Our sun is a variable star and goes through cycles of high output and low output. An example of low output was the Maunder and Dalton Minima when severely colder temperatures were recorded in Europe, Asia, South America and Africa. We are currently in the Modern Maximum which began in 1914.
As the sun's output weakens, the magnetic field around it decays and this doesn't deflect charged cosmic rays as much. Here are some numbers from NASA:
Cosmic Rays Hit Space Age High
Planning a trip to Mars? Take plenty of shielding. According to sensors on NASA's ACE (Advanced Composition Explorer) spacecraft, galactic cosmic rays have just hit a Space Age high.
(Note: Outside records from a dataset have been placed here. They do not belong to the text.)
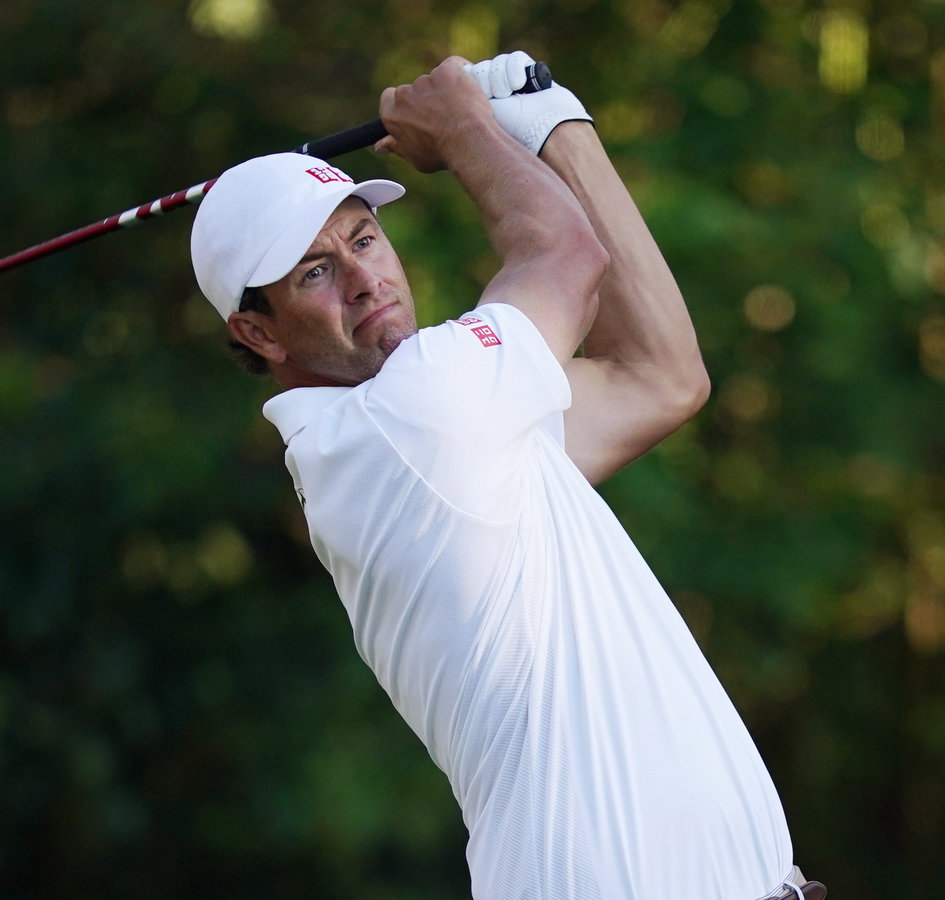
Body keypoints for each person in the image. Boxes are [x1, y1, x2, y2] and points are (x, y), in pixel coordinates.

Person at [189, 52, 826, 900]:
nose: (364, 279)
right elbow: (566, 254)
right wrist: (463, 127)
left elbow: (661, 376)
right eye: (314, 271)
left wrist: (553, 123)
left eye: (364, 237)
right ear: (259, 335)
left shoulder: (440, 426)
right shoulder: (412, 418)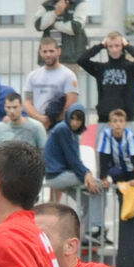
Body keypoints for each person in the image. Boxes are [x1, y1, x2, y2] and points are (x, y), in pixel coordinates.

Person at [44, 102, 102, 240]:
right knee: (97, 184)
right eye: (73, 118)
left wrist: (86, 174)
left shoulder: (72, 132)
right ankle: (95, 227)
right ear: (68, 117)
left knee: (87, 198)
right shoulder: (63, 129)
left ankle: (86, 234)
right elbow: (73, 160)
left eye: (79, 119)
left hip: (63, 174)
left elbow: (74, 160)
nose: (75, 122)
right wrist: (87, 174)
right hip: (57, 175)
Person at [78, 32, 134, 124]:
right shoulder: (101, 68)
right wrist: (100, 45)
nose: (114, 50)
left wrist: (127, 45)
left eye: (117, 46)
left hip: (126, 118)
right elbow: (81, 60)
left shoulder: (130, 68)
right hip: (105, 118)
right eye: (110, 46)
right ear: (107, 48)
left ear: (122, 46)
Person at [24, 38, 79, 131]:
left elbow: (70, 104)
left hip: (59, 126)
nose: (48, 55)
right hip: (36, 126)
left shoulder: (69, 75)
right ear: (40, 53)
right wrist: (40, 118)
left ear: (59, 51)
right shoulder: (32, 75)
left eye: (51, 51)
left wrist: (50, 121)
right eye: (45, 51)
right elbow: (27, 102)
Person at [34, 0, 89, 67]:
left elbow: (75, 28)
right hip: (49, 58)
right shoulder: (47, 5)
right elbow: (38, 25)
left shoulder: (80, 4)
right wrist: (55, 13)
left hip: (71, 59)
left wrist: (54, 24)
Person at [95, 108, 134, 188]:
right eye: (115, 121)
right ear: (110, 124)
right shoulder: (106, 135)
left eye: (121, 121)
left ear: (125, 124)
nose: (118, 124)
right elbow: (104, 157)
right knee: (114, 172)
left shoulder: (130, 135)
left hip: (130, 170)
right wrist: (104, 179)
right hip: (117, 171)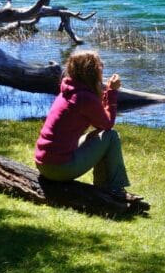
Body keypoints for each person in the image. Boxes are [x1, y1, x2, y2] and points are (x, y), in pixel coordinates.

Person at [34, 49, 131, 196]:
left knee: (100, 135)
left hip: (43, 162)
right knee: (110, 136)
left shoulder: (69, 90)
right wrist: (111, 92)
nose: (102, 67)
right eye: (99, 65)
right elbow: (107, 125)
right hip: (58, 168)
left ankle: (104, 185)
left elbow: (100, 124)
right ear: (91, 71)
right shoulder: (84, 97)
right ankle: (114, 189)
"In 2009, cosmic ray intensities have increased 19% beyond anything we've seen in the past 50 years," says Richard Mewaldt of Caltech. "The increase is significant, and it could mean we need to re-think how much radiation shielding astronauts take with them on deep-space missions."
The cause of the surge is solar minimum, a deep lull in solar activity that began around 2007 and continues today. Researchers have long known that cosmic rays go up when solar activity goes down. Right now solar activity is as weak as it has been in modern times, setting the stage for what Mewaldt calls "a perfect storm of cosmic rays."
"We're experiencing the deepest solar minimum in nearly a century," says Dean Pesnell of the Goddard Space Flight Center, "so it is no surprise that cosmic rays are at record levels for the Space Age."
So looking at 30-50 years minimum of significantly cooler weather. As more people die from cold than from heat, it is time for some rational decisions to be made and soon. I have firewood stacked up and a lot of trees on my property. City dwellers do not have that option.